Posted by Gary Finch on June 1, 2017

  I don’t even recall what it was in 1989 that led OSHA to promulgate the Formaldehyde Standard. It seems so long ago. I just recall that it was a crisis and it had reached the point that the government felt a need to intervene. Intervene they did. Within a few months, quick drench showers and emergency eye wash stations were in most preparation rooms. There were also signs on the entry door declaring the preparation room as a “regulated area.” That was a big mistake.

  Thirty years later, how many lives has the standard saved? Does anyone have an estimate of how much formaldehyde injury rates have dropped? Of course not. OSHA does not want that kind of information published.

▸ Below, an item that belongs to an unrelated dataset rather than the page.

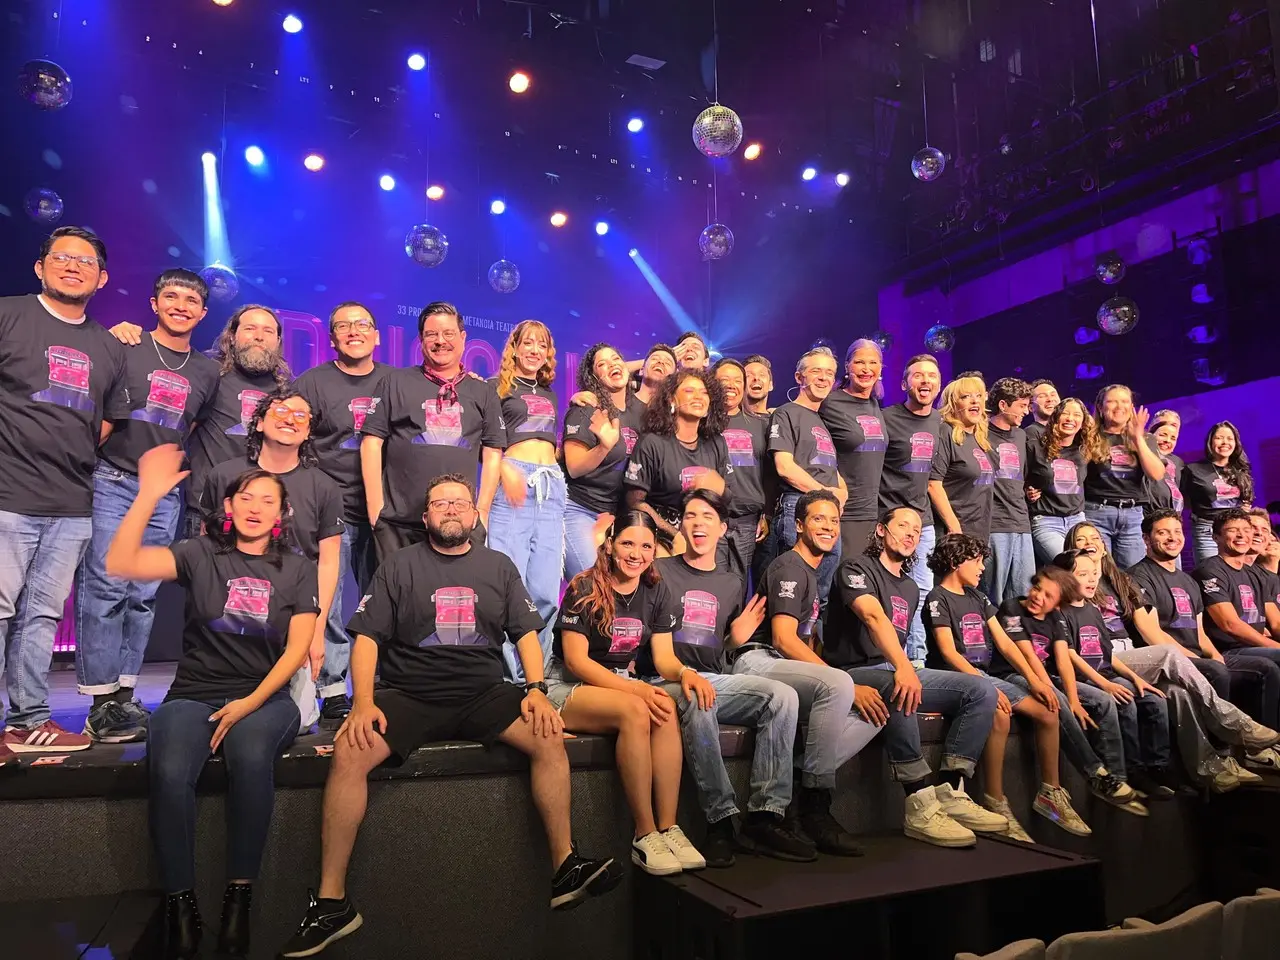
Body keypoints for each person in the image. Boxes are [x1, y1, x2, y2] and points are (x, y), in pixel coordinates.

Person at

The standard has had virtually no effect on reducing injuries in our industry. If I may speak frankly, the standard is mostly a bunch of hooey. But we have it. And as a result, every year we train all exposed employees in formaldehyde safety.

  Ditto for the Hazard Communications Standard. That is a written program and it informs all exposed workers about toxins and other hazards. Mostly, this is about teaching employees how to read a Safety Data Sheet. In some states, annual training is required. Others require training anytime a new hazard is introduced into the workplace. I would not categorize this standard as “hooey,” but it certainly qualifies as “overkill.”

  Of all the standards that indirectly target the death care industry, I am most on-board with the Bloodborne Pathogen Standard and Needlestick Safety Standard. Annual training is repetitious but the hazards in blood are very real to embalmers and preparation room attendants. I would love to change the training requirement to every three years. This is because there is fatigue in annual training. The audience tends to tune it out. I think this is a case where less would be more.

  As I see it, every year funeral homes set aside time for annual training. They cover the basics as previously mentioned, then a few hours later, it’s time to sign off on the training certificates and we will visit this again in a year. Is this training going to help reduce injuries? Not as much as it is helping the employer as an obligatory CYA.

  If it does not help, then what would? Now that gets into real safety training. How many funeral directors age fifty and over have bad backs? When I ask that question to my safety class audience, about twenty percent of those attending raise their hands. Note to OSHA and funeral home employers, most first call attendants do not follow safe lifting procedures. Most have never been taught safe lifting techniques. That’s why we have a pandemic of back injuries and hernias being ignored while we focus endlessly on formaldehyde and other very mild workplace hazards. It is what happens when we focus on compliance and exclude everyday safety issues.

  There are other areas that should be covered. Most accidents in the funeral home workplace fit into a category known as “slip, trip and fall” safety. This can be a ten-minute PowerPoint from your OSHA advisor. Instead, the focus is on OSHA required training topics. This is counter-productive to real safety. I wish everyone would look at other areas too. If they did, it would reduce employee accidents.